--- begin Information provided ---

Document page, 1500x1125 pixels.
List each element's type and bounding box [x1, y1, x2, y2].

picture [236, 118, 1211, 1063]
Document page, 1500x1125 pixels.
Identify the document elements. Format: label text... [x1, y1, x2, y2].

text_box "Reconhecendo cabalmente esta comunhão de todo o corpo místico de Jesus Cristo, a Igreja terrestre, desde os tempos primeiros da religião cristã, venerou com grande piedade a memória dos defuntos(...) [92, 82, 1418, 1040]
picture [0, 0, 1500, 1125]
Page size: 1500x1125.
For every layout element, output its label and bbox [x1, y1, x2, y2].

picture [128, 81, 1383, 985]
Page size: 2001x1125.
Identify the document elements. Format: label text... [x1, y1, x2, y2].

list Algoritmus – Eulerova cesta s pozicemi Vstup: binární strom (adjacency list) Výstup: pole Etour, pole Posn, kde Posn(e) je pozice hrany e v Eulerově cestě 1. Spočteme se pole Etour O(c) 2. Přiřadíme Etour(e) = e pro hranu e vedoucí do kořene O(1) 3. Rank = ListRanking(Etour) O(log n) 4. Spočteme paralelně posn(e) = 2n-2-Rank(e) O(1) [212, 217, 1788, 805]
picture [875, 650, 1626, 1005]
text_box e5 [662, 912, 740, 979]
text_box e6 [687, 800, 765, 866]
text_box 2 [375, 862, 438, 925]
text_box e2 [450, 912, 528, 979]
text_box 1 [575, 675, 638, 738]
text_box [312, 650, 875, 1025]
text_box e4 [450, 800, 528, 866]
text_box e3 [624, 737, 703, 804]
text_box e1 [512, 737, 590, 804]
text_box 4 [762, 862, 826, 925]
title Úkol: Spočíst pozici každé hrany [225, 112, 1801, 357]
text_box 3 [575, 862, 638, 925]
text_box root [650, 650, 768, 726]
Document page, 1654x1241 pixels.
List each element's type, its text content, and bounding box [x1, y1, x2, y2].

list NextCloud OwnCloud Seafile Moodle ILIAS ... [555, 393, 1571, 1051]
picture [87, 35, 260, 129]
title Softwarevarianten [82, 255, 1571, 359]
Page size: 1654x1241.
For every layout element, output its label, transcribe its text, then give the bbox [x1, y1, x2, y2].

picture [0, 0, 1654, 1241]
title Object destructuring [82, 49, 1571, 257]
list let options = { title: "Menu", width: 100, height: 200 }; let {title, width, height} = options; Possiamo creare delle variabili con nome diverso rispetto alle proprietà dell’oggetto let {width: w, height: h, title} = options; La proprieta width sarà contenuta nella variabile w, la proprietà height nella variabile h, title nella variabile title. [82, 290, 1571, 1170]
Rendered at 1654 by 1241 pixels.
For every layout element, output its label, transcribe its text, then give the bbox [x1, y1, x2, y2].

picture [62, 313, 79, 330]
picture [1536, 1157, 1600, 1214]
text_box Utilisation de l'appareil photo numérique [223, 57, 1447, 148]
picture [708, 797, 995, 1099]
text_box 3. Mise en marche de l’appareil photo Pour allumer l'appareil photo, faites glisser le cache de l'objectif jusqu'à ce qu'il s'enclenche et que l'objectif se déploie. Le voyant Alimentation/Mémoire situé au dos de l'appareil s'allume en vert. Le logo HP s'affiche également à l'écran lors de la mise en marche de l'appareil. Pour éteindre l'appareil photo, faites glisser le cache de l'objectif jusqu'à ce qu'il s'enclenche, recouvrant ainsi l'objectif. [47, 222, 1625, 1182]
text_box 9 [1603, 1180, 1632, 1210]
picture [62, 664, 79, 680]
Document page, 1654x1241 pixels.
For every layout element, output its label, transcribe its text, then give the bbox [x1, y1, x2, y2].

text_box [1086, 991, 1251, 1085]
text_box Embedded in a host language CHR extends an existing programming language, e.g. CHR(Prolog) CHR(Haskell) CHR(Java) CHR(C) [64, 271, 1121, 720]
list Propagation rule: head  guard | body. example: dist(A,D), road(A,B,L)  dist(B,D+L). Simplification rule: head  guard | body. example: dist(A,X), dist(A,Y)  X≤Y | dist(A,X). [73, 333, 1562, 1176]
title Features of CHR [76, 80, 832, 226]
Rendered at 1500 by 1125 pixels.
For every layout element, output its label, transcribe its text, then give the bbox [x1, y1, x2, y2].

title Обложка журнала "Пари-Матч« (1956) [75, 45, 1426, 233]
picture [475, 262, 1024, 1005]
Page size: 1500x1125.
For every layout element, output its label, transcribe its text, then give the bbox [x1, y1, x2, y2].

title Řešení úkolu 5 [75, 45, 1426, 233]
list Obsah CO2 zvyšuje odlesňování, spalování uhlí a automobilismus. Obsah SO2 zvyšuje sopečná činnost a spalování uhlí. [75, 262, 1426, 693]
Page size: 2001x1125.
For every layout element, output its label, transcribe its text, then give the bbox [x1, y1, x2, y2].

--- end Information provided ---

» **Problem requirements**
Rewrite the records from their first line through the line containing "title Softwarevarianten [82, 255, 1571, 359]", swapping "bounding box" for "bounding rectangle" and leaving everything else untouched.

» **Problem solution**
Document page, 1500x1125 pixels.
List each element's type and bounding rectangle [x1, y1, x2, y2].

picture [236, 118, 1211, 1063]
Document page, 1500x1125 pixels.
Identify the document elements. Format: label text... [x1, y1, x2, y2].

text_box "Reconhecendo cabalmente esta comunhão de todo o corpo místico de Jesus Cristo, a Igreja terrestre, desde os tempos primeiros da religião cristã, venerou com grande piedade a memória dos defuntos(...) [92, 82, 1418, 1040]
picture [0, 0, 1500, 1125]
Page size: 1500x1125.
For every layout element, output its label and bbox [x1, y1, x2, y2].

picture [128, 81, 1383, 985]
Page size: 2001x1125.
Identify the document elements. Format: label text... [x1, y1, x2, y2].

list Algoritmus – Eulerova cesta s pozicemi Vstup: binární strom (adjacency list) Výstup: pole Etour, pole Posn, kde Posn(e) je pozice hrany e v Eulerově cestě 1. Spočteme se pole Etour O(c) 2. Přiřadíme Etour(e) = e pro hranu e vedoucí do kořene O(1) 3. Rank = ListRanking(Etour) O(log n) 4. Spočteme paralelně posn(e) = 2n-2-Rank(e) O(1) [212, 217, 1788, 805]
picture [875, 650, 1626, 1005]
text_box e5 [662, 912, 740, 979]
text_box e6 [687, 800, 765, 866]
text_box 2 [375, 862, 438, 925]
text_box e2 [450, 912, 528, 979]
text_box 1 [575, 675, 638, 738]
text_box [312, 650, 875, 1025]
text_box e4 [450, 800, 528, 866]
text_box e3 [624, 737, 703, 804]
text_box e1 [512, 737, 590, 804]
text_box 4 [762, 862, 826, 925]
title Úkol: Spočíst pozici každé hrany [225, 112, 1801, 357]
text_box 3 [575, 862, 638, 925]
text_box root [650, 650, 768, 726]
Document page, 1654x1241 pixels.
List each element's type, its text content, and bounding rectangle [x1, y1, x2, y2].

list NextCloud OwnCloud Seafile Moodle ILIAS ... [555, 393, 1571, 1051]
picture [87, 35, 260, 129]
title Softwarevarianten [82, 255, 1571, 359]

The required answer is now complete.